It’s expensive and time-consuming keeping his body in peak physical condition, but there’s really no point in saving money. The Military Police and Garrison are content to let death come slow, from jaundice or an improperly maintained rifle. The entire Survey Corps lives balancing pleasure against death. 

But for every soldier who could benefit from an extra three boiled eggs at dinner there is some pot-bellied nobleman who insists that the money could be better spent on mirrors and elaborate wall-hangings. That’s what happens to people who can eat baked goods whenever they want: they start to cling to things that last longer than one bowel movement, in hopes of making meaning out of their desire. Erwin has been chewed out on more than one occasion by Commander Shadis for daring to suggest that what the Legion really needs comes down to better food and working barrier contraceptives, particularly male condoms. It may be true, Shadis had said after one particularly tense meeting, but that didn’t mean the pigs in Mitras needed to hear it.

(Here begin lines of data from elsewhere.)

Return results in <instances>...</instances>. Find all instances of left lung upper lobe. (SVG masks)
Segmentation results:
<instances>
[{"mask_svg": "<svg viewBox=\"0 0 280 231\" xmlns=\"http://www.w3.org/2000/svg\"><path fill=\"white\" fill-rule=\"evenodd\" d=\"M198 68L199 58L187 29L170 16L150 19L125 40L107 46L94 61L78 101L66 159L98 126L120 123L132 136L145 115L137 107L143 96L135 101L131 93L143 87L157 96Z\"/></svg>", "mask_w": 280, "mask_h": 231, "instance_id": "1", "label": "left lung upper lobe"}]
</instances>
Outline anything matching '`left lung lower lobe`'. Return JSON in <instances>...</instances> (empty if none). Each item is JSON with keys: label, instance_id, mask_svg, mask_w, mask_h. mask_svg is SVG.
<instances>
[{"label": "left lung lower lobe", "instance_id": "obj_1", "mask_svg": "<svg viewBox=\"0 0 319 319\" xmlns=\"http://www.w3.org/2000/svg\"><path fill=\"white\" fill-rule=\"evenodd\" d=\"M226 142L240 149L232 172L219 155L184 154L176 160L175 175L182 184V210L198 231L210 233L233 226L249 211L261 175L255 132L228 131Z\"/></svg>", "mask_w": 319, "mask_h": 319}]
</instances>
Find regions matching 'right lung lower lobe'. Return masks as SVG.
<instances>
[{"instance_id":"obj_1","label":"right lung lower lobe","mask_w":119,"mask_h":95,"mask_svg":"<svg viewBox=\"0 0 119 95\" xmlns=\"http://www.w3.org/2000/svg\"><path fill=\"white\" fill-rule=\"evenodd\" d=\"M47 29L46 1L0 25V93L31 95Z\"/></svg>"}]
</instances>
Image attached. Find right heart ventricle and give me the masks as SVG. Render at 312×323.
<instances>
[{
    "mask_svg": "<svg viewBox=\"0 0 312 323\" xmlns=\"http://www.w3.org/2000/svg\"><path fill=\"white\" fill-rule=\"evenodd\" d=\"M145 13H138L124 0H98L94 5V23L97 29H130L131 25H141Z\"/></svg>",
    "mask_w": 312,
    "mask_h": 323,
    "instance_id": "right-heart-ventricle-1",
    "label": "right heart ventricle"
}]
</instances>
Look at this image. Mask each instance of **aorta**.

Erwin is particularly good at reading people, knows that the standard period of mourning for new recruits coming back from their first expedition is around three weeks, knows that the end of mourning is usually signalled by a sudden and particularly vicious return of the appetite, both for food and sex. That’s why, he argues, such a need exists. It might be a little frank, but it’s the truth, and against the ever-present reality of a short and messy death there is no need for pleasantries.

Erwin had been keeping an eye on Levi ever since the expedition returned, had watched him push food around on his plate and slowly starve to death, but it was not until he’d collapsed in the middle of a training exercise that the higher-ups had taken note of Levi’s declining health. Shadis had placed the responsibility of ensuring Levi’s recuperation on Erwin’s shoulders; Erwin had accepted the task, had expected it to land on him all along.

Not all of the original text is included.